AIM OF THE EXERCISE: Copy the listing below word for word, leaving out the pictures.

SUPPLIED MATERIAL:
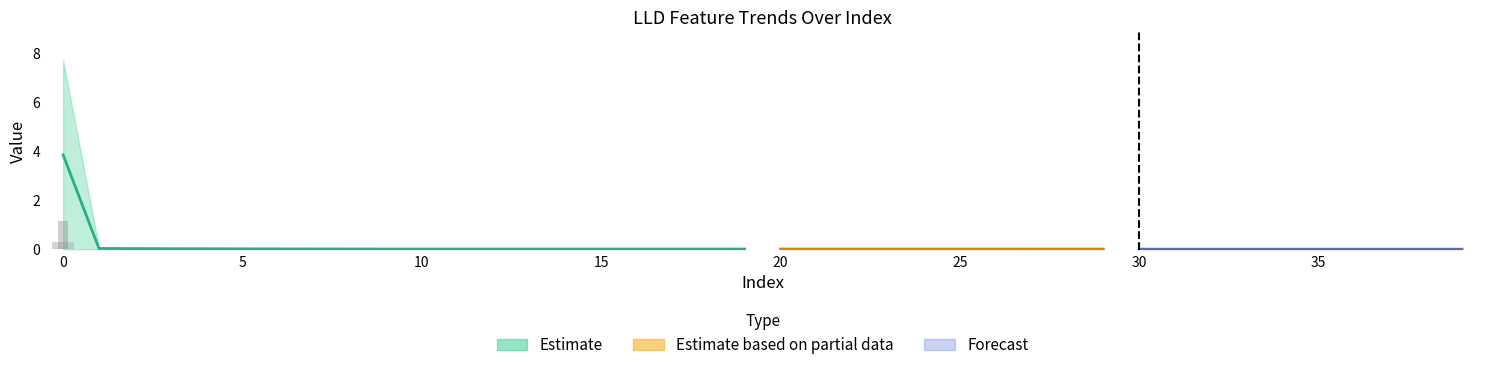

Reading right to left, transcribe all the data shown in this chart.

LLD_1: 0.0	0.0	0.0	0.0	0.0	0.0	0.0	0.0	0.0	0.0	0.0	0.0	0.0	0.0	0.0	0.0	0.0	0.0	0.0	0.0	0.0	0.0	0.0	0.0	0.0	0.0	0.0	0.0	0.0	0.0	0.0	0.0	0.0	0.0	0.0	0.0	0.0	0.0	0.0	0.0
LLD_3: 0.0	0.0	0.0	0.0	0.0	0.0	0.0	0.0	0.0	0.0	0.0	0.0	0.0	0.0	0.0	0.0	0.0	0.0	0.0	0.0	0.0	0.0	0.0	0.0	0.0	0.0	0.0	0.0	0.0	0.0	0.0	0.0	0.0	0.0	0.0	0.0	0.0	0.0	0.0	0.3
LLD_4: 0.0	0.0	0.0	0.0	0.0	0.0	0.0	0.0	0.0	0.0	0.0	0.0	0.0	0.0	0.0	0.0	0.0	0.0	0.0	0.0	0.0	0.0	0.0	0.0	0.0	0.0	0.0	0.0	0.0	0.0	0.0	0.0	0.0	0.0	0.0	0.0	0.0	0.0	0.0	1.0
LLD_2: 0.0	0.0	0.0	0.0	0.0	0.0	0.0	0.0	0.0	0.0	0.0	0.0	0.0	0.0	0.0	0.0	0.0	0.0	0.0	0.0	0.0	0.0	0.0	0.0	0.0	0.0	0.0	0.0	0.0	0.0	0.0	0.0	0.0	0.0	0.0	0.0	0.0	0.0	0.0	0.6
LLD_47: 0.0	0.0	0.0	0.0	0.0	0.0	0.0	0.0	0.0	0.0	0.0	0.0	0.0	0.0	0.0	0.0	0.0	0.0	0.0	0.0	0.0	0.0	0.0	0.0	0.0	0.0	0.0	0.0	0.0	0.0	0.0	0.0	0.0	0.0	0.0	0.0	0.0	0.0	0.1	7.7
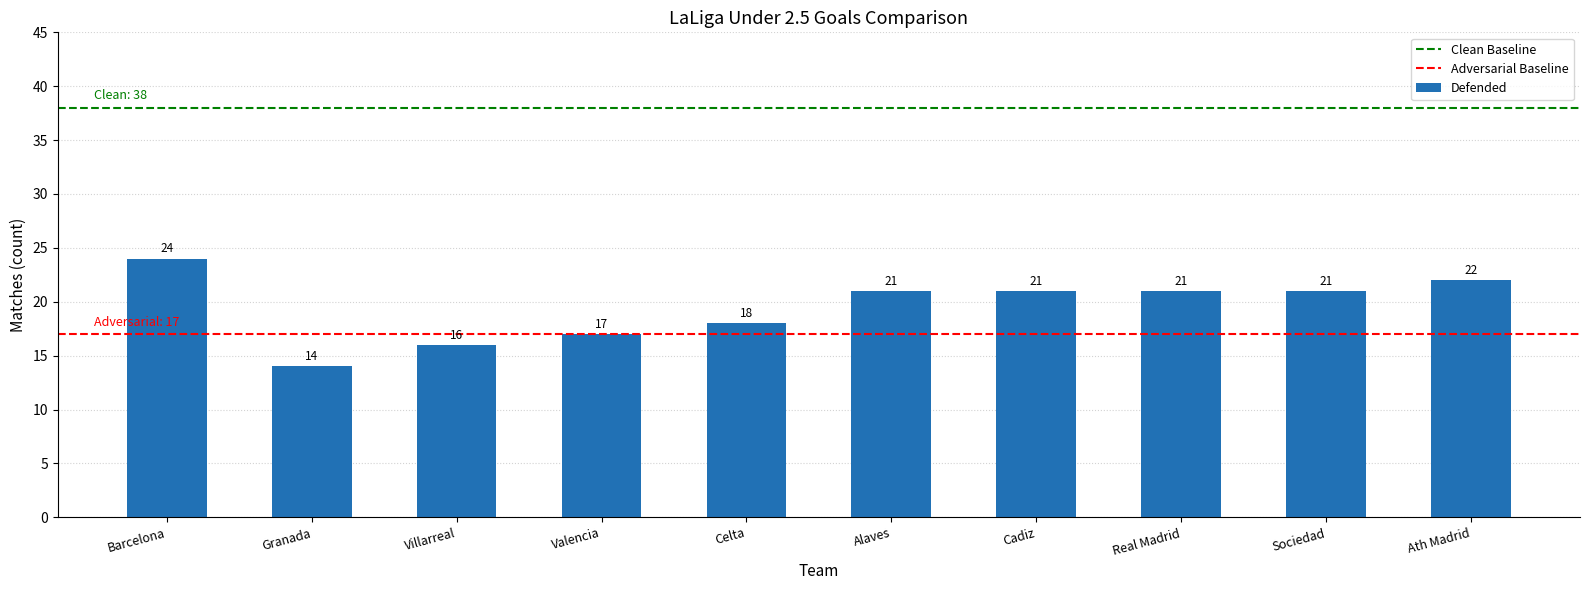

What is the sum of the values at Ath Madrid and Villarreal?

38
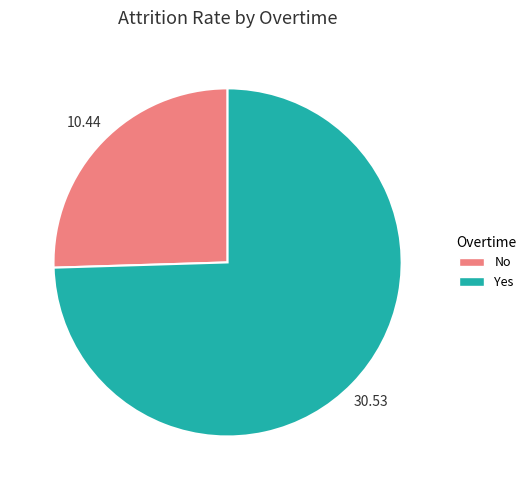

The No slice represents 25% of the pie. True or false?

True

RESPONSE AREA:
Reading right to left, transcribe all the data shown in this chart.

LLD_1: 0.0	0.0	0.0	0.0	0.0	0.0	0.0	0.0	0.0	0.0	0.0	0.0	0.0	0.0	0.0	0.0	0.0	0.0	0.0	0.0	0.0	0.0	0.0	0.0	0.0	0.0	0.0	0.0	0.0	0.0	0.0	0.0	0.0	0.0	0.0	0.0	0.0	0.0	0.0	0.0
LLD_3: 0.0	0.0	0.0	0.0	0.0	0.0	0.0	0.0	0.0	0.0	0.0	0.0	0.0	0.0	0.0	0.0	0.0	0.0	0.0	0.0	0.0	0.0	0.0	0.0	0.0	0.0	0.0	0.0	0.0	0.0	0.0	0.0	0.0	0.0	0.0	0.0	0.0	0.0	0.0	0.3
LLD_4: 0.0	0.0	0.0	0.0	0.0	0.0	0.0	0.0	0.0	0.0	0.0	0.0	0.0	0.0	0.0	0.0	0.0	0.0	0.0	0.0	0.0	0.0	0.0	0.0	0.0	0.0	0.0	0.0	0.0	0.0	0.0	0.0	0.0	0.0	0.0	0.0	0.0	0.0	0.0	1.0
LLD_2: 0.0	0.0	0.0	0.0	0.0	0.0	0.0	0.0	0.0	0.0	0.0	0.0	0.0	0.0	0.0	0.0	0.0	0.0	0.0	0.0	0.0	0.0	0.0	0.0	0.0	0.0	0.0	0.0	0.0	0.0	0.0	0.0	0.0	0.0	0.0	0.0	0.0	0.0	0.0	0.6
LLD_47: 0.0	0.0	0.0	0.0	0.0	0.0	0.0	0.0	0.0	0.0	0.0	0.0	0.0	0.0	0.0	0.0	0.0	0.0	0.0	0.0	0.0	0.0	0.0	0.0	0.0	0.0	0.0	0.0	0.0	0.0	0.0	0.0	0.0	0.0	0.0	0.0	0.0	0.0	0.1	7.7

What is the sum of the values at Ath Madrid and Villarreal?

38

The No slice represents 25% of the pie. True or false?

True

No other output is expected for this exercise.